2. Lazy but Safe Data Reading

df = dd.read_csv(..., blocksize='64MB', dtype='object', on_bad_lines='skip')

We tell Dask not to show any “intelligence” and to read the data as plain text (object). To prevent RAM from ballooning, we reduce the bite size from 128 MB to 64 MB. We also use on_bad_lines='skip' to immediately discard malformed lines with too many or too few fields.

3. Cleaning (map_partitions) After the data enters RAM in small, safe 64 MB partitions, we use CPU power to pass each block through our custom cleaning function called clean_and_cast_partition.

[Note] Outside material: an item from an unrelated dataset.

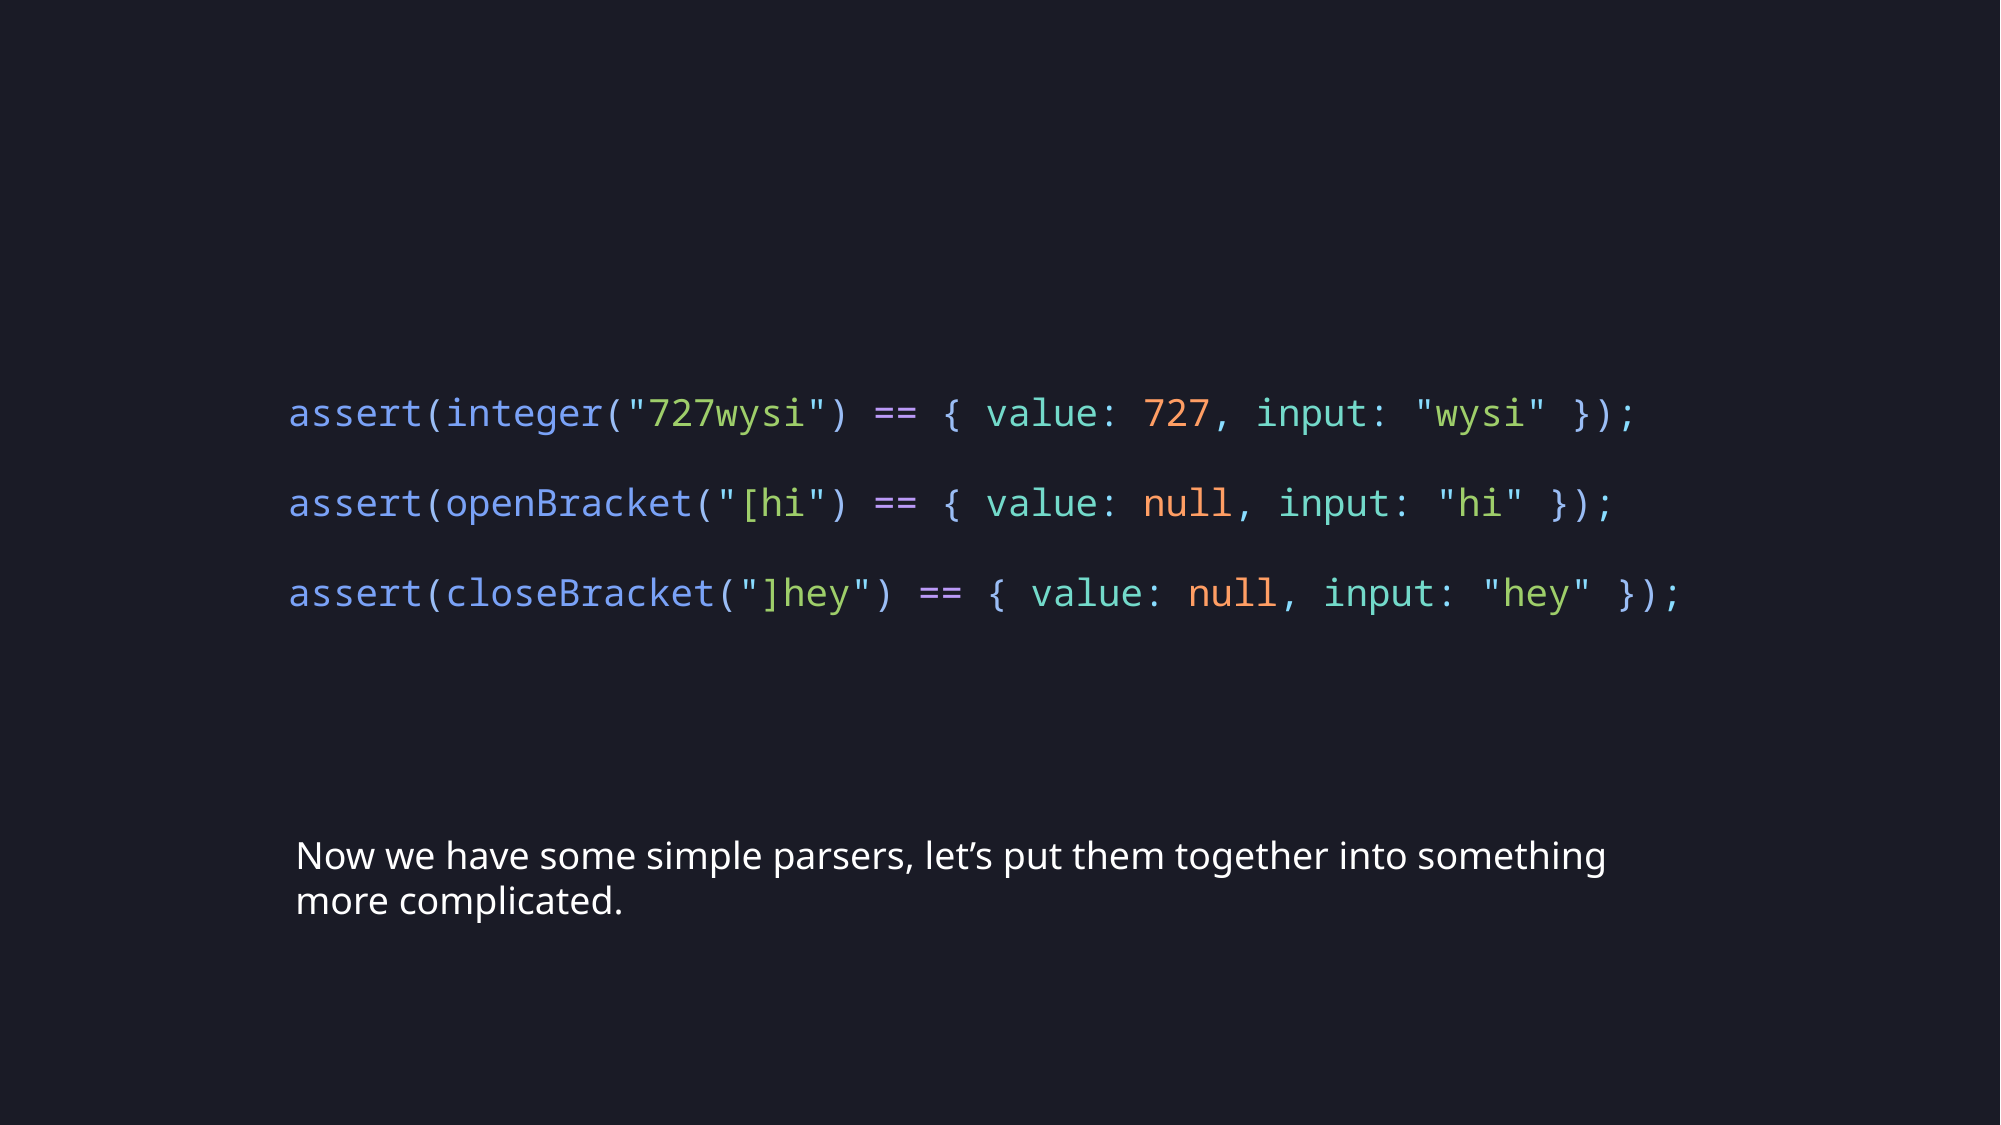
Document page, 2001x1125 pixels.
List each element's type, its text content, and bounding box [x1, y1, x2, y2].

text_box Now we have some simple parsers, let’s put them together into something more complicated. [280, 824, 1720, 1020]
text_box assert(integer("727wysi") == { value: 727, input: "wysi" }); assert(openBracket("[hi") == { value: null, input: "hi" }); assert(closeBracket("]hey") == { value: null, input: "hey" }); [273, 381, 1905, 622]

This function uses Pandas’ pd.to_numeric(..., errors='coerce'). In plain terms: “Convert strings to numbers aggressively. If you encounter nonsense text like 'LABEL' or '\x1a', do not crash the program. Instead, write a missing/unknown value (NaN) there.”
The following df_part.dropna() command then removes those “empty” (NaN) rows in one shot.
The remaining clean numeric values are packed into memory-efficient types (float32 and int8).

4. Use of Parquet

df_cleaned.to_parquet('data/main_data_parquet', ...)

These cleaned blocks are written to disk immediately in Parquet format. Parquet is a modern format that compresses massive CSV files extremely well and improves subsequent read speed by 10 to 20 times.